§ Provided text
--- --- ---
Included in the Town are drinking fountains and other period examples of street furniture. In between the bank and the sweet shop is a combined tram and bus waiting room and public convenience.

 

Unbuilt

When construction of the Town began, the projected town plan incorporated a market square and buildings including a gas works, fire station, ice cream parlour (originally the Central Cafe at Consett), a cast iron bus station from Durham City, school, public baths and a fish and chip shop.

 

Railway station

East of the Town is the Railway Station, depicting a typical small passenger and goods facility operated by the main railway company in the region at the time, the North Eastern Railway (NER). A short running line extends west in a cutting around the north side of the Town itself, with trains visible from the windows of the stables. It runs for a distance of 1⁄4 mile - the line used to connect to the colliery sidings until 1993 when it was lifted between the town and the colliery so that the tram line could be extended. During 2009 the running line was relaid so that passenger rides could recommence from the station during 2010.

 

Rowley station

Representing passenger services is Rowley Station, a station building on a single platform, opened in 1976, having been relocated to the museum from the village of Rowley near Consett, just a few miles from Beamish.
--- --- ---
§ Provided data
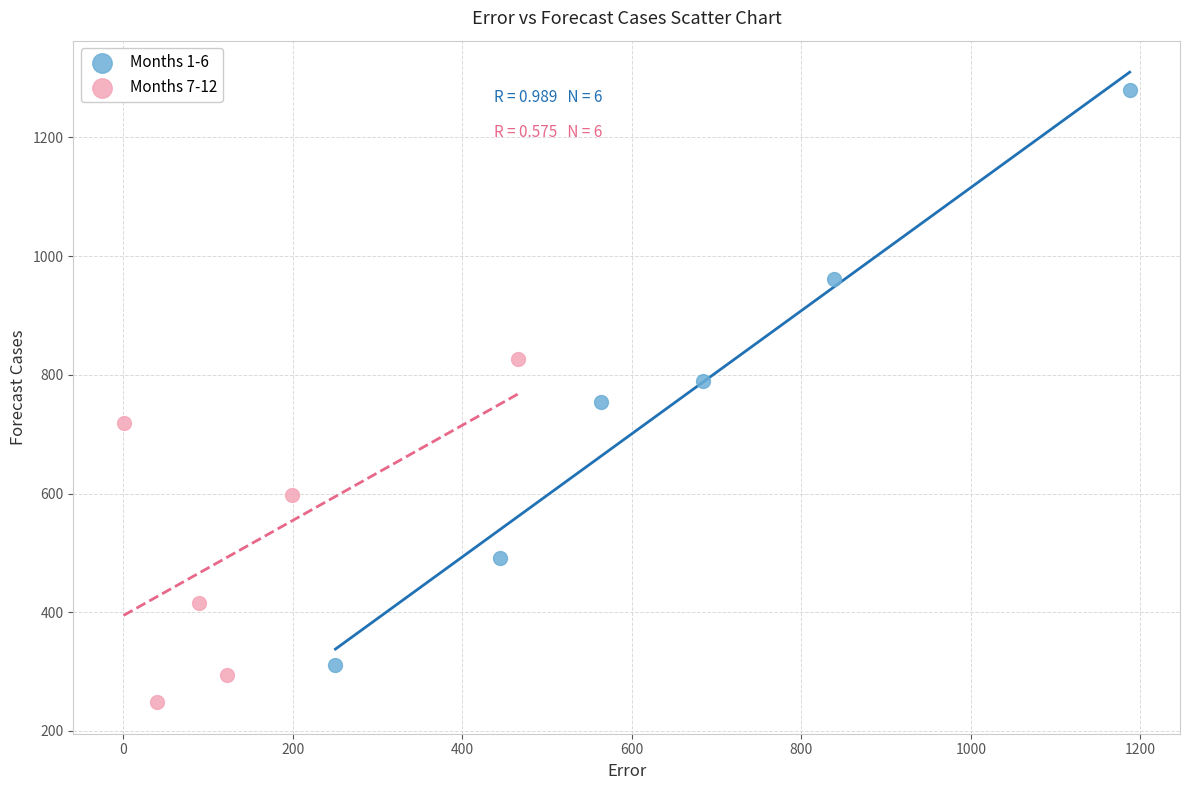

Which series contains the highest Y value?

Months 1-6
--- --- ---
§ Job 1
In the passage on the museum Town and its railway stations, what year was the running line relaid?
§ Job 2
Extend the passage on the museum Town and its railway stations, picking up right after its final sentence.

§ Answer section 1
2009

§ Answer section 2
The original Rowley railway station was opened in 1845 (as Cold Rowley, renamed Rowley in 1868) by the NER antecedent, the Stockton and Darlington Railway, consisting of just a platform. Under NER ownership, as a result of increasing use, in 1873 the station building was added. As demand declined, passenger service was withdrawn in 1939, followed by the goods service in 1966. Trains continued to use the line for another three years before it closed, the track being lifted in 1970. Although in a state of disrepair, the museum acquired the building, dismantling it in 1972, being officially unveiled in its new location by railway campaigner and poet, Sir John Betjeman.

 

The station building is presented as an Edwardian station, lit by oil lamp, having never been connected to gas or electricity supplies in its lifetime. It features both an open waiting area and a visitor accessible waiting room (western half), and a booking and ticket office (eastern half), with the latter only visible from a small viewing entrance. Adorning the waiting room is a large tiled NER route map.

 

Signal box

The signal box dates from 1896, and was relocated from Carr House East near Consett. It features assorted signalling equipment, basic furnishings for the signaller, and a lever frame, controlling the stations numerous points, interlocks and semaphore signals. The frame is not an operational part of the railway, the points being hand operated using track side levers. Visitors can only view the interior from a small area inside the door.

 

Goods shed

The goods shed is originally from Alnwick. The goods area represents how general cargo would have been moved on the railway, and for onward transport. The goods shed features a covered platform where road vehicles (wagons and carriages) can be loaded with the items unloaded from railway vans. The shed sits on a triangular platform serving two sidings, with a platform mounted hand-crane, which would have been used for transhipment activity (transfer of goods from one wagon to another, only being stored for a short time on the platform, if at all).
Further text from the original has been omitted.